(DATA PROVIDED begins)

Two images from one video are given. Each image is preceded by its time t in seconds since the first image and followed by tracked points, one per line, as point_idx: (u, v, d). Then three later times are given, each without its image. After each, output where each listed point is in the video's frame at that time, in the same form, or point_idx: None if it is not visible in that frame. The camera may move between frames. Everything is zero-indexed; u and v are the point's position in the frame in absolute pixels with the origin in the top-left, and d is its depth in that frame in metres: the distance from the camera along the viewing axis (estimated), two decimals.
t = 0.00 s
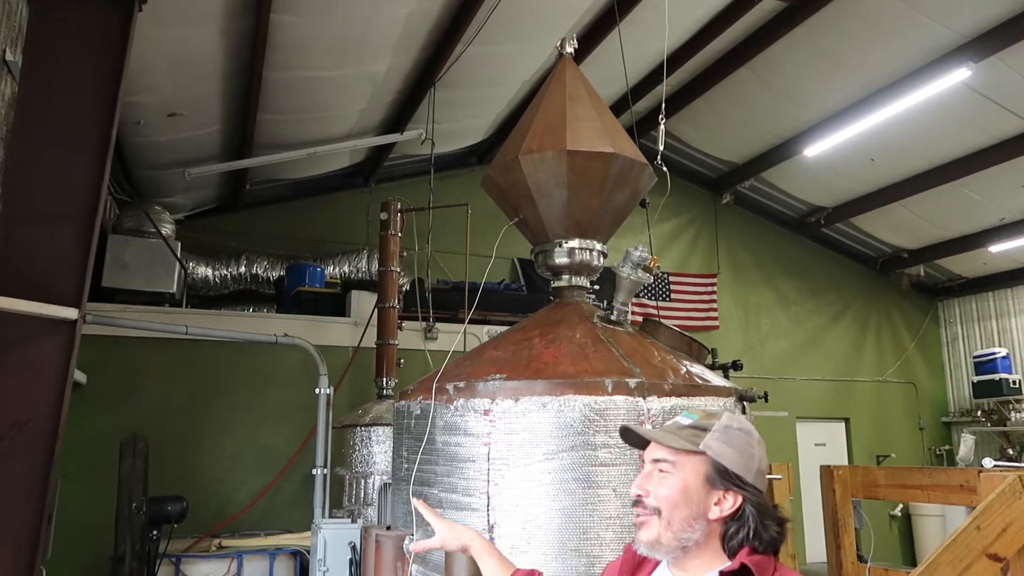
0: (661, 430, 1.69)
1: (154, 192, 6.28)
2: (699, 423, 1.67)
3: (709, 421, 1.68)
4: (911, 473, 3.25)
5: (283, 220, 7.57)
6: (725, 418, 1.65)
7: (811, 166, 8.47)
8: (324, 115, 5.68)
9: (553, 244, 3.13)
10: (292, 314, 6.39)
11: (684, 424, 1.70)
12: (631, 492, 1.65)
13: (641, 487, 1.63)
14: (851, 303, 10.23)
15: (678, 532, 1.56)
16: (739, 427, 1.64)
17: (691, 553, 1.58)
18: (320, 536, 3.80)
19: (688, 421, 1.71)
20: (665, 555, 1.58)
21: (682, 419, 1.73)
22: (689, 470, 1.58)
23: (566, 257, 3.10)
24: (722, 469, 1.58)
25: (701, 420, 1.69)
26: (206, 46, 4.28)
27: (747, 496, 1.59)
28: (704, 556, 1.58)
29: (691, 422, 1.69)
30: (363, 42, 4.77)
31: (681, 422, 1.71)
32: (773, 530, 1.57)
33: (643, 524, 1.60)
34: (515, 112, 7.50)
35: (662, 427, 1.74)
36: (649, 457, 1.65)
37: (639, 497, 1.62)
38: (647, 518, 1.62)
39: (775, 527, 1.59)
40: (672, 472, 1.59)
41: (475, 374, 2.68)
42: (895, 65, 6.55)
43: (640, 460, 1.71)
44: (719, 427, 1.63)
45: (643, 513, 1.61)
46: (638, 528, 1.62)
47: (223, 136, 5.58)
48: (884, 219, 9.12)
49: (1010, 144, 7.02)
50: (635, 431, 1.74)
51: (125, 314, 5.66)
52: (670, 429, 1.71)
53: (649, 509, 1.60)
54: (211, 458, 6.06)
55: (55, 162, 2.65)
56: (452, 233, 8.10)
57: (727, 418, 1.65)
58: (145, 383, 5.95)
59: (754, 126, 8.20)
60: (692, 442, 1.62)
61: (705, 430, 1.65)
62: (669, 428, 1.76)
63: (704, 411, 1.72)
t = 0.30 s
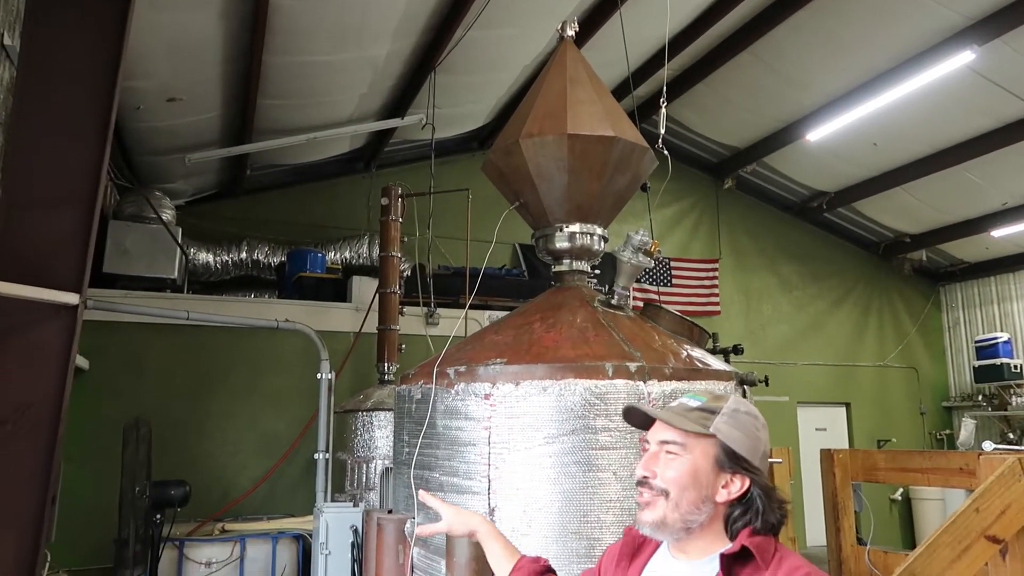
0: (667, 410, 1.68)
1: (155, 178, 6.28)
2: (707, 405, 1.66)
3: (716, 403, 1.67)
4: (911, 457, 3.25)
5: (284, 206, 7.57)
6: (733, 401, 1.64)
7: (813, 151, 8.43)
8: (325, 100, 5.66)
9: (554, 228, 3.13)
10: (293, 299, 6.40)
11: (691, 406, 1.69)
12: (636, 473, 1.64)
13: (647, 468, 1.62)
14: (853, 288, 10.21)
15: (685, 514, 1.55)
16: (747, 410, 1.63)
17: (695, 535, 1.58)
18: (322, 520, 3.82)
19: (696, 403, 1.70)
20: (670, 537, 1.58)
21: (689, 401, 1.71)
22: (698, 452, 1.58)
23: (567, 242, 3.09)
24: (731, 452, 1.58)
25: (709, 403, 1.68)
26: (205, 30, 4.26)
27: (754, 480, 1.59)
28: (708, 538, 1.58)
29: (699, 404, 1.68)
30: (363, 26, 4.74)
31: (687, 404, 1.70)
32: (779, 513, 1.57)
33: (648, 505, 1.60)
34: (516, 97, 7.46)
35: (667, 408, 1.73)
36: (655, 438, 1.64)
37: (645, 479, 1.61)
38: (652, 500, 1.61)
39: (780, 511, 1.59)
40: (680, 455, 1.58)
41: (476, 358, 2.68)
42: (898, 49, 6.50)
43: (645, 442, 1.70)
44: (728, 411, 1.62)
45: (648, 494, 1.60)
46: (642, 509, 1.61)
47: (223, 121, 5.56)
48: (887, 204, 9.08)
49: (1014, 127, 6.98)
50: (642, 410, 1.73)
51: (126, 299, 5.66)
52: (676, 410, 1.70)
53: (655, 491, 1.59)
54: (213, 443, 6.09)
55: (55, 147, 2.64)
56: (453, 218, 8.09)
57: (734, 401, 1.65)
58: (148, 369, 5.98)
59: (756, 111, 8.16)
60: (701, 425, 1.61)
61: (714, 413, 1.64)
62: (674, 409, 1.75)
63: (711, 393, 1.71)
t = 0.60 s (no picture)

(DATA PROVIDED ends)

**WHAT THIS TASK INVOLVES**
The whole listing is to be retyped exactly, with its pictures removed.

**WRITTEN RESPONSE**
Two images from one video are given. Each image is preceded by its time t in seconds since the first image and followed by tracked points, one per line, as point_idx: (u, v, d). Then three later times are given, each without its image. After each, output where each listed point is in the video's frame at that time, in the same form, or point_idx: None if it is not visible in that frame. The camera may move between frames. Everything is zero-indexed; u and v are the point's position in the frame in absolute pixels with the origin in the top-left, and d is its depth in that frame in metres: the distance from the camera along the viewing axis (estimated), two decimals.
t = 0.00 s
0: (661, 430, 1.69)
1: (154, 192, 6.28)
2: (699, 423, 1.67)
3: (709, 421, 1.68)
4: (911, 473, 3.25)
5: (283, 220, 7.57)
6: (725, 418, 1.65)
7: (811, 166, 8.47)
8: (324, 115, 5.68)
9: (553, 244, 3.13)
10: (292, 314, 6.39)
11: (684, 424, 1.70)
12: (631, 492, 1.65)
13: (641, 487, 1.63)
14: (851, 303, 10.23)
15: (678, 532, 1.56)
16: (739, 427, 1.64)
17: (691, 553, 1.58)
18: (320, 536, 3.80)
19: (688, 421, 1.71)
20: (665, 555, 1.58)
21: (682, 419, 1.73)
22: (689, 470, 1.58)
23: (566, 257, 3.10)
24: (722, 469, 1.58)
25: (701, 420, 1.69)
26: (206, 46, 4.28)
27: (747, 496, 1.59)
28: (704, 556, 1.58)
29: (691, 422, 1.69)
30: (363, 42, 4.77)
31: (681, 422, 1.71)
32: (773, 530, 1.57)
33: (643, 524, 1.60)
34: (515, 112, 7.50)
35: (662, 427, 1.74)
36: (649, 457, 1.65)
37: (639, 497, 1.62)
38: (647, 518, 1.62)
39: (775, 527, 1.59)
40: (672, 472, 1.59)
41: (475, 374, 2.68)
42: (895, 65, 6.55)
43: (640, 460, 1.71)
44: (719, 427, 1.63)
45: (643, 513, 1.61)
46: (638, 528, 1.62)
47: (223, 136, 5.58)
48: (884, 219, 9.12)
49: (1010, 144, 7.02)
50: (635, 431, 1.74)
51: (125, 314, 5.66)
52: (670, 429, 1.71)
53: (649, 509, 1.60)
54: (211, 458, 6.06)
55: (55, 162, 2.65)
56: (452, 233, 8.10)
57: (727, 418, 1.65)
58: (145, 383, 5.95)
59: (754, 126, 8.20)
60: (692, 442, 1.62)
61: (705, 430, 1.65)
62: (669, 428, 1.76)
63: (704, 411, 1.72)
t = 0.30 s
0: (667, 410, 1.68)
1: (155, 178, 6.28)
2: (707, 405, 1.66)
3: (716, 403, 1.67)
4: (911, 457, 3.25)
5: (284, 206, 7.57)
6: (733, 401, 1.64)
7: (813, 151, 8.43)
8: (325, 100, 5.66)
9: (554, 228, 3.13)
10: (293, 299, 6.40)
11: (691, 406, 1.69)
12: (636, 473, 1.64)
13: (647, 468, 1.62)
14: (853, 288, 10.21)
15: (685, 514, 1.55)
16: (747, 410, 1.63)
17: (695, 535, 1.58)
18: (322, 520, 3.82)
19: (696, 403, 1.70)
20: (670, 537, 1.58)
21: (689, 401, 1.71)
22: (698, 452, 1.58)
23: (567, 242, 3.09)
24: (731, 452, 1.58)
25: (709, 403, 1.68)
26: (205, 30, 4.26)
27: (754, 480, 1.59)
28: (708, 538, 1.58)
29: (699, 404, 1.68)
30: (363, 26, 4.74)
31: (687, 404, 1.70)
32: (779, 513, 1.57)
33: (648, 505, 1.60)
34: (516, 97, 7.46)
35: (667, 408, 1.73)
36: (655, 438, 1.64)
37: (645, 479, 1.61)
38: (652, 500, 1.61)
39: (780, 511, 1.59)
40: (680, 455, 1.58)
41: (476, 358, 2.68)
42: (898, 49, 6.50)
43: (645, 442, 1.70)
44: (728, 411, 1.62)
45: (648, 494, 1.60)
46: (642, 509, 1.61)
47: (223, 121, 5.56)
48: (887, 204, 9.08)
49: (1014, 127, 6.98)
50: (642, 410, 1.73)
51: (126, 299, 5.66)
52: (676, 410, 1.70)
53: (655, 491, 1.59)
54: (213, 443, 6.09)
55: (55, 147, 2.64)
56: (453, 218, 8.09)
57: (734, 401, 1.65)
58: (148, 369, 5.98)
59: (756, 111, 8.16)
60: (701, 425, 1.61)
61: (714, 413, 1.64)
62: (674, 409, 1.75)
63: (711, 393, 1.71)
t = 0.60 s (no picture)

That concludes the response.